@intjudo Thanks for the feedback!
I actually had Credo next up to look into after that Marvell earnings that came out to understand the competitive landscape better. Credo is reporting earnings this week on September 4. There’s a few reasons I wouldn’t invest in Credo or strongly prefer investing in Astera,
- On their last earnings (May 29), they had guided for 59-62M revenue and came in at 60.8M
- Next quarter they guided for only 58-61M or 2% sequential decline - Astera is projecting 24-30% sequential growth
- They have a legacy business and their AI portion of the business is still ramping
- Credo was founded in 2008 before AI/cloud - Astera was founded in 2017 with cloud/AI in mind and already has more revenue
- Credo has 25M in inventory, while they are fabless, I believe they take delivery themselves whereas Astera integrates their product in without taking the inventory delivery
- Credo was asked about Astera and Marvell on the call and they said they are confident in their solution - this is in contrast to Astera saying they put competitors out of business with their software and competitors are using their software to debug their own issues
- Credo has lower gross margins than Astera
- Credo has ~400M in cash, Astera has ~800M
- Credo has 500 employees, Astera has less than 300
I was looking into the Blackwell GB200 specs trying to wrap my head around how Astera plays into the Nvidia solutions. Interesting that the GB200 does have include a “PCIe Gen 6 Bandwidth Bidirectional - 2x 256 GB/s Gen6”

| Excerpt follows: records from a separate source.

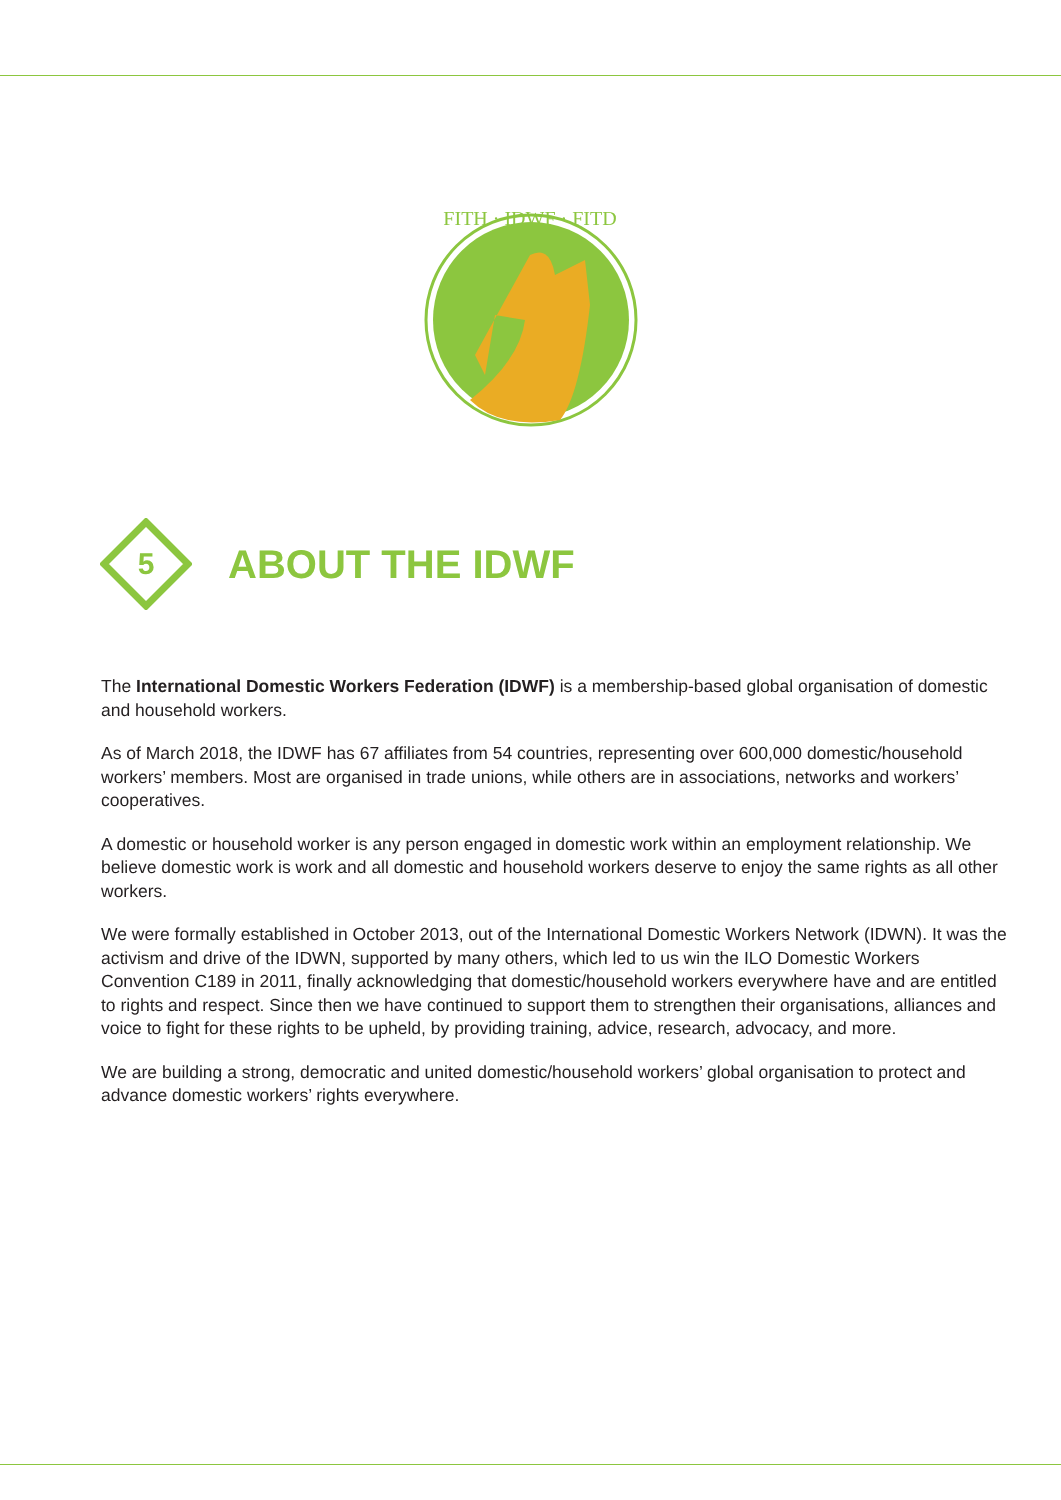FITH · IDWF · FITD
5
ABOUT THE IDWF
The International Domestic Workers Federation (IDWF) is a membership-based global organisation of domestic and household workers.
As of March 2018, the IDWF has 67 affiliates from 54 countries, representing over 600,000 domestic/household workers’ members. Most are organised in trade unions, while others are in associations, networks and workers’ cooperatives.
A domestic or household worker is any person engaged in domestic work within an employment relationship. We believe domestic work is work and all domestic and household workers deserve to enjoy the same rights as all other workers.
We were formally established in October 2013, out of the International Domestic Workers Network (IDWN). It was the activism and drive of the IDWN, supported by many others, which led to us win the ILO Domestic Workers Convention C189 in 2011, finally acknowledging that domestic/household workers everywhere have and are entitled to rights and respect. Since then we have continued to support them to strengthen their organisations, alliances and voice to fight for these rights to be upheld, by providing training, advice, research, advocacy, and more.
We are building a strong, democratic and united domestic/household workers’ global organisation to protect and advance domestic workers’ rights everywhere.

I think this is what Astera is taking about with Nvidia transitioning to Gen6 PCIe. This may be the way that the Aries product interfaces with Blackwell.
I’m still trying to track down how Nvidia themselves is a customer of Astera. There seems to be little information about what products they are buying, but the hardware manufacturers like to maintain confidentiality so they don’t reveal their product specs to competitors.